### Consigne
Répondez brièvement à ces questions sur le texte d'étude ci-dessous.
(a) Selon le texte, quelle est la nature de la propriété chez les animaux ?
(b) Suivant quoi, surtout, l'étendue du domaine d'un animal varie-t-elle ?
(c) Quel instinct permet à l'animal de retrouver son gîte ?

### Texte d'étude
Il semble que les animaux sauvages soient voués à la vie errante, et cependant, quand on observe attentivement leurs mœurs, on s’aperçoit bientôt qu’ils se sont partagé assez équitablement les bois, les prés, les champs et l’espace. Chacun d’eux vit cantonné dans un domaine dont il exploite les ressources et sur lequel, redoutant la concurrence, de ses congénères, il ne tolère la présence que d’un nombre limité d’entre eux. Chez les animaux, la propriété est donc collective.

L’étendue de ce domaine varie d’ailleurs avec les ressources qu’il présente, les abris qu’il offre contre les dangers de toute espèce et surtout suivant les facultés de locomotion de l’animal.

Le cantonnement est en quelque sorte une condition d’existence. Tout animal qui, faute d’instinct, ou pour toute autre raison, essaie de s’y soustraire, est rapidement supprimé par la sélection naturelle : chassé par ses congénères auxquels il dispute la nourriture quotidienne, errant à l’aventure, sur un terrain inconnu parsemé d’embûches, il devient pour les ennemis de son espèce une proie facile.

L’instinct d’orientation qui permet à l’animal de retrouver son gîte et par suite ses habitudes, sa nourriture, la protection contre le danger, joue donc un rôle capital dans sa vie. Il lui doit son individualité, le souvenir par lequel il se rattache au passé et jusqu’à un certain point la satisfaction de ses besoins dans le présent.

### Données à analyser
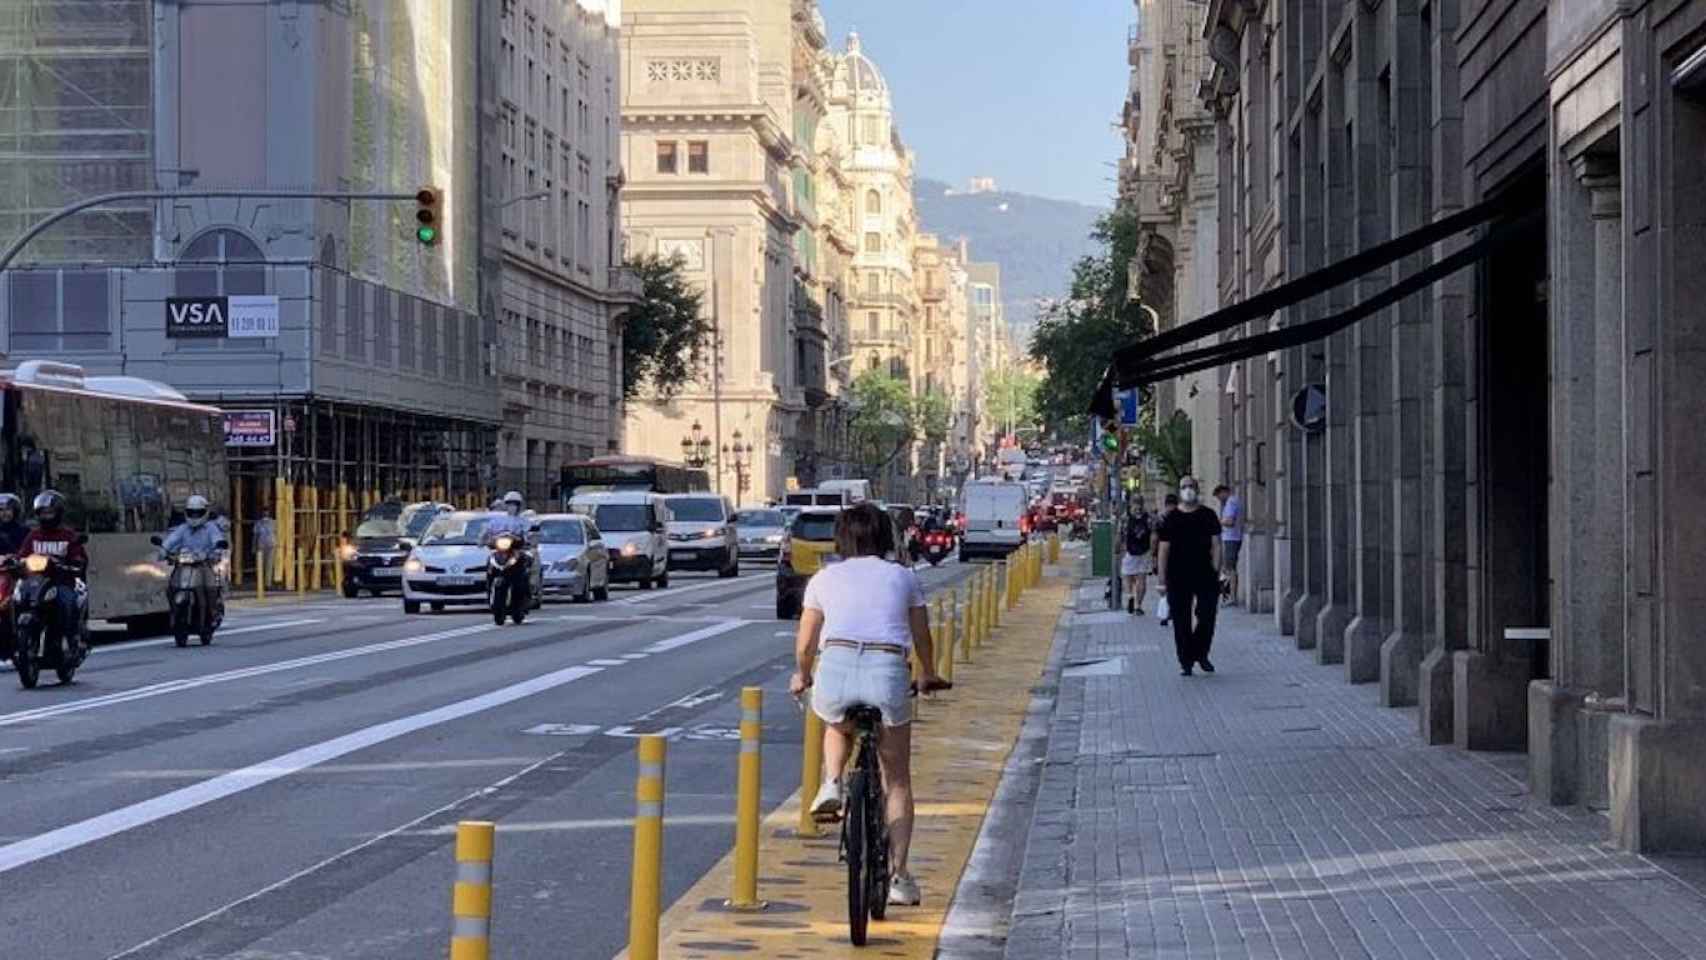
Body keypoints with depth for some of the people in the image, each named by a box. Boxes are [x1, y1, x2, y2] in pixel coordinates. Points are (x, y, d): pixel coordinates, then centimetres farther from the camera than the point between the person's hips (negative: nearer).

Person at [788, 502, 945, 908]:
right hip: (889, 671, 0)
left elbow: (804, 644, 25)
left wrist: (803, 677, 46)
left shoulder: (825, 578, 20)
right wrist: (928, 676, 51)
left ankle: (831, 785, 11)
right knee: (897, 782, 17)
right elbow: (922, 639, 32)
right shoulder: (904, 577, 21)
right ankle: (898, 878, 12)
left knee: (837, 726, 38)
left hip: (835, 669, 0)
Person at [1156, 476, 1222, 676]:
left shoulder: (1208, 516, 6)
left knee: (1207, 617, -4)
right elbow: (1164, 549, 4)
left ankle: (1201, 654, 18)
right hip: (1178, 577, 0)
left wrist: (1216, 571, -6)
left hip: (1205, 576, 0)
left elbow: (1216, 545, 4)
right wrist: (1162, 579, 0)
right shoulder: (1171, 519, 4)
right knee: (1181, 622, 2)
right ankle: (1185, 662, 10)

### Corrigé
(a) Elle est collective.
(b) Elle varie surtout suivant les facultés de locomotion de l'animal.
(c) L'instinct d'orientation.